The U.S. Justice Department today said the government should not be forced to publicly disclose information about criminal cases involving mobile phone tracking in which the defendant was acquitted or the case was dismissed.
The government's position was outlined this afternoon in a public records suit the American Civil Liberties Union and Electronic Frontier Foundation filed in Washington's federal trial court. The ACLU and EFF are reviewing cases in which federal agents used mobile phone tracking to follow suspects.

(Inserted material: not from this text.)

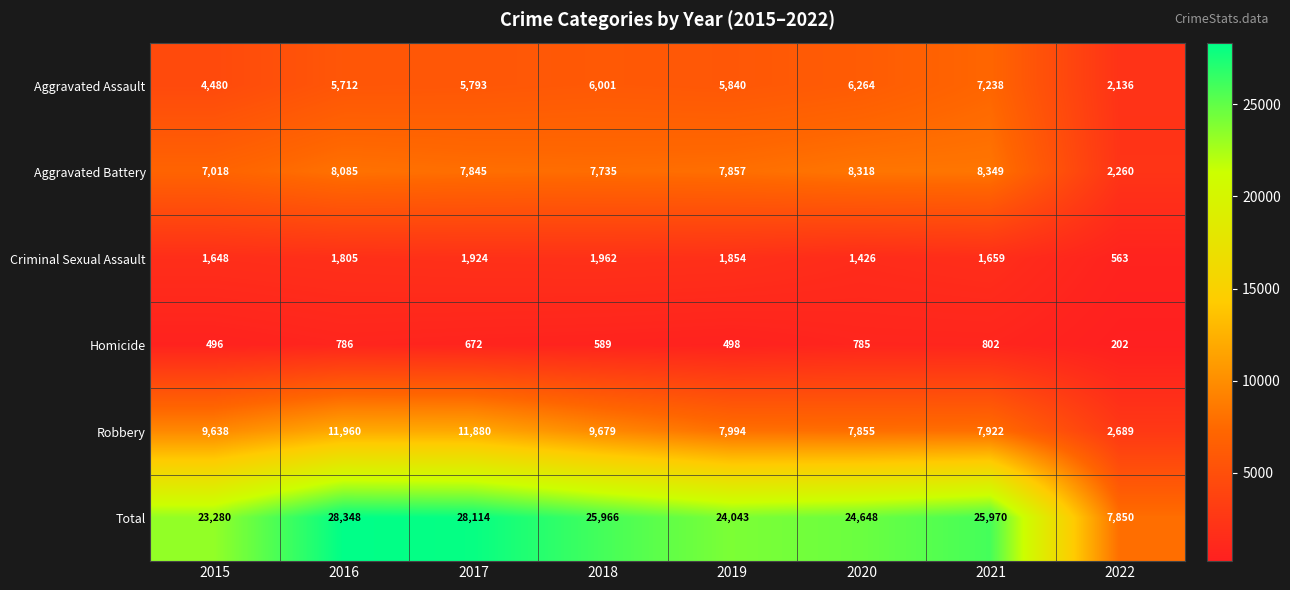

At 2015, list the series in order from largest to smallest.

Total, Robbery, Aggravated Battery, Aggravated Assault, Criminal Sexual Assault, Homicide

A federal appeals court ruling last year compelled DOJ to provide 214 names and docket numbers of cases that resulted in a public conviction or guilty plea. But the U.S. Court of Appeals for the D.C. Circuit called for further proceedings on whether the government should be required to turn over that same information for defendants whose cases ended in an acquittal or dismissed charges.
The government has identified six cases—in Washington, Florida and California—where there was an acquittal or dismissal. But DOJ lawyers said in court papers (PDF) filed this afternoon in Washington that releasing the information would cause an unwarranted invasion of privacy.
“Forcing these individuals to be confronted anew with old criminal charges would revisit upon them the stigma and embarrassment that accompany a criminal prosecution,” a Justice Department lawyer, Jonathan Cooper, said in the papers. “Given that none of the criminal charges were ultimately sustained, these individuals—who can claim their exposure to public scrutiny in the first instance was unwarranted—should not be exposed to public scrutiny a second time.”
ACLU lawyers Arthur Spitzer in Washington and Catherine Crump in New York are working with the Electronic Frontier Foundation’s David Sobel. The plaintiffs said they will challenge the effort to keep the case names and docket numbers secret.
"Americans have a strong interest in understanding the ways in which warrantless cell phone tracking impact their privacy rights. The cases the ACLU and EFF seek here are cases in which defendants were subjected to warrantless cell phone tracking and prosecutions nonetheless did not succeed," Crump said this afternoon in an e-mail. "Understanding what went wrong and why will help us all better understand the role of this surveillance technique in our criminal justice system."
Cooper of the Civil Division’s federal programs branch said in the court papers filed today that disclosure of the six cases in dispute will make only a marginal contribution, at best, to public knowledge of the scope and effectiveness of cell phone tracking as a tool of law enforcement.”
An acquitted defendant, Cooper said, has a strong privacy interest in withholding information about a criminal case and, he argued, there is minimal public interest in the information.
“Being associated with alleged criminal activity subjects an individual to public stigma, embarrassment and potential harassment,” Cooper said.
The ACLU acquired the names and docket numbers of 214 cases that resulted in public convictions or guilty pleas. DOJ withheld 15 other cases, including four dismissals and two acquittals. The government said it was withholding nine other cases for other reasons, citing, for example, the potential that a case is sealed.
U.S. District Judge James Robertson, before he retired from the bench, ordered the government to disclose the names and docket numbers of cases of cases that generated a public conviction or guilty plea.
The judge, however, ruled that information about prosecutions that resulted in acquittals or dismissals was exempt from public release.
The U.S. Court of Appeals for the D.C. Circuit last year upheld Robertson’s decision. The appeals court sent back, for further review, the debate about cases that ended in an acquittal or dismissal. The record at the time was silent on whether any such cases existed.
The ACLU is expected in May to respond to DOJ’s court papers. No hearing date is set.